---- Text extract

"Maria" is a song from the 1957 Broadway musical West Side Story, sung by the lead character Tony. The music was written by Leonard Bernstein and lyrics by Stephen Sondheim. The song was published in 1956.

"Maria" is sung by the male lead Tony when he learns the name of the girl he's fallen in love with is "Maria". The name "Maria" is spoken or sung in the song 30 times. The song was originally composed in E-flat major (following an 8 bar introduction in B major). In the 1961 and 2021 film adaptations, both introduction and chorus were lowered by a whole step. 

The song is widely known for its use of the melodic interval of a tritone in the main theme. The song is an example of the use of Lydian mode, which is the same as the major scale but with a raised 4th, giving the tritone characteristic of this piece.

--------

**What is expected:**
Reproduce the song text word for word from "The song is widely" to "of this piece.". The records that follow come from a different source than the text.

---- Records provided

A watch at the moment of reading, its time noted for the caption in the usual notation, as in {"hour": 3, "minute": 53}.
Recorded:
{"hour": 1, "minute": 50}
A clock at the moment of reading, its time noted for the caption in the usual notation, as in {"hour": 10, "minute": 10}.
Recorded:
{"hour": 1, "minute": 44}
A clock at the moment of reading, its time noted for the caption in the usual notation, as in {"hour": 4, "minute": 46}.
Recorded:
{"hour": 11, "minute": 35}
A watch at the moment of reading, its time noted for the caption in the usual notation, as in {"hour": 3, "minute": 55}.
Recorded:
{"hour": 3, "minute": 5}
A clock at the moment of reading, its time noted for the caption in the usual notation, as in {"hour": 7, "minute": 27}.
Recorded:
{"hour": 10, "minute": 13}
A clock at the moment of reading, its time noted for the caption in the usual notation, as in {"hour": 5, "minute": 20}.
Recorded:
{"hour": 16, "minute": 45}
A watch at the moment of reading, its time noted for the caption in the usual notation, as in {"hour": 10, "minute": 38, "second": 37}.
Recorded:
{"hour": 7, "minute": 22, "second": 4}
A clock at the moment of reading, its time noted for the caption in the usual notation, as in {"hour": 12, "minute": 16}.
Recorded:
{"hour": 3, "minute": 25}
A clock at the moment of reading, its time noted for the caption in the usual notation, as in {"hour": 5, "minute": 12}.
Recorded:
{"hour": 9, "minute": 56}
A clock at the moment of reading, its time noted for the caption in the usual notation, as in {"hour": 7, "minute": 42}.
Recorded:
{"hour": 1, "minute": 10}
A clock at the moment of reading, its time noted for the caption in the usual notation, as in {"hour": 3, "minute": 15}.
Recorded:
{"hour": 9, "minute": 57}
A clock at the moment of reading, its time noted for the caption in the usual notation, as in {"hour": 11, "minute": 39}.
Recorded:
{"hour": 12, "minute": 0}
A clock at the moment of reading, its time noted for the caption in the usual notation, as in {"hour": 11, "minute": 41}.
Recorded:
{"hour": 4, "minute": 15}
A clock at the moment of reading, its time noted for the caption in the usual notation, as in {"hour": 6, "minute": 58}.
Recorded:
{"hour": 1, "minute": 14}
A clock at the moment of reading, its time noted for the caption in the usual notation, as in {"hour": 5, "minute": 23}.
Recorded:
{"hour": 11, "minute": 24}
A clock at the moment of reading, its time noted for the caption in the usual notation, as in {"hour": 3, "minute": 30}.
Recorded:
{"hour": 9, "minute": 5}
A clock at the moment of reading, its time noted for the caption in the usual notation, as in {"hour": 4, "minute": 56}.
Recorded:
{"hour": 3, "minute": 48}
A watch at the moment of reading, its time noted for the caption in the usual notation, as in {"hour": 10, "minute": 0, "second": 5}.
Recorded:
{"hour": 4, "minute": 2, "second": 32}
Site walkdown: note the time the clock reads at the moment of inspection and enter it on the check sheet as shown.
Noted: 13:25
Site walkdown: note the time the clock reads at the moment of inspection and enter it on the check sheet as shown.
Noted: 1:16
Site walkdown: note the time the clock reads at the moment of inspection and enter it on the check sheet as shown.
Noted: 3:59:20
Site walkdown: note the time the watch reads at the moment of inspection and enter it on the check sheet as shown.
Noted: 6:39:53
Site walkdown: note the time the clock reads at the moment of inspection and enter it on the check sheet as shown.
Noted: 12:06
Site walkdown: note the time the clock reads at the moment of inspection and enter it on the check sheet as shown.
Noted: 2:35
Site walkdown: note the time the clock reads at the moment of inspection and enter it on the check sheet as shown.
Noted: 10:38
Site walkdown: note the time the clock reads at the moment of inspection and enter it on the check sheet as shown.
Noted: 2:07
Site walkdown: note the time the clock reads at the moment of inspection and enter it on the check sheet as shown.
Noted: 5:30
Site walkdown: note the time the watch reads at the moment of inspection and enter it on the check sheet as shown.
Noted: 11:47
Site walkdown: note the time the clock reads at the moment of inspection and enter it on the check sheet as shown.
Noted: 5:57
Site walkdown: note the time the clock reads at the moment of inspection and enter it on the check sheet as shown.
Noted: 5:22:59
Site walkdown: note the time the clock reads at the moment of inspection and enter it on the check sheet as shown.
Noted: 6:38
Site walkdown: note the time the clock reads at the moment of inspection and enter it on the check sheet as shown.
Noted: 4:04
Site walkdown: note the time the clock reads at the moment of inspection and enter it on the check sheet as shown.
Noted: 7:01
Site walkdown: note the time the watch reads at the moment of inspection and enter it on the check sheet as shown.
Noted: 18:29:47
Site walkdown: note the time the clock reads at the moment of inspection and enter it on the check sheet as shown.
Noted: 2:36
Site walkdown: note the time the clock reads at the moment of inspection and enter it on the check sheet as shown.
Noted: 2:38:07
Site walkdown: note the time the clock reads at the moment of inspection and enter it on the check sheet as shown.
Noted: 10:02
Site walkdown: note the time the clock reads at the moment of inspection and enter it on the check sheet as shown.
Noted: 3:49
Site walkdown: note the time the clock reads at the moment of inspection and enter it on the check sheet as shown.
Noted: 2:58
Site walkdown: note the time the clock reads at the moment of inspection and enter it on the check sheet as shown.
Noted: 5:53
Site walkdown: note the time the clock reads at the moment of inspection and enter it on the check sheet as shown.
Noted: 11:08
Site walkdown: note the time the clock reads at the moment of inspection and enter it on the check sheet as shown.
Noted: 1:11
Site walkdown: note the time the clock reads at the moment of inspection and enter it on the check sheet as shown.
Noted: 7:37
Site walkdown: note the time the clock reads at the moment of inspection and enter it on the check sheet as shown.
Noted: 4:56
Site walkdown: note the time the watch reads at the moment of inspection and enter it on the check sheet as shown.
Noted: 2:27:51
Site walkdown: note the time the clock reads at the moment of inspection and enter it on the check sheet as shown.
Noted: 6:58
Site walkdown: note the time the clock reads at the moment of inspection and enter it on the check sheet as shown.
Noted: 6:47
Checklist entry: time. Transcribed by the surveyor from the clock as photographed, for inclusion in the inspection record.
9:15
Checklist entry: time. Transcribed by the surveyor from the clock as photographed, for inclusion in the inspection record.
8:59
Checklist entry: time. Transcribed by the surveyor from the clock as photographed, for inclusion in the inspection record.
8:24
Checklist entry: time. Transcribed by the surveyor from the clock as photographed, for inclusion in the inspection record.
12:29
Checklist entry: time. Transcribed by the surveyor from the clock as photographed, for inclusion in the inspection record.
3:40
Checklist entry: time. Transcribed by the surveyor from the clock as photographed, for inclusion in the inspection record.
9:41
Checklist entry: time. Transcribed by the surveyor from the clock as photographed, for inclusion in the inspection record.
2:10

--------

**Problem solution:**
The song is widely known for its use of the melodic interval of a tritone in the main theme. The song is an example of the use of Lydian mode, which is the same as the major scale but with a raised 4th, giving the tritone characteristic of this piece.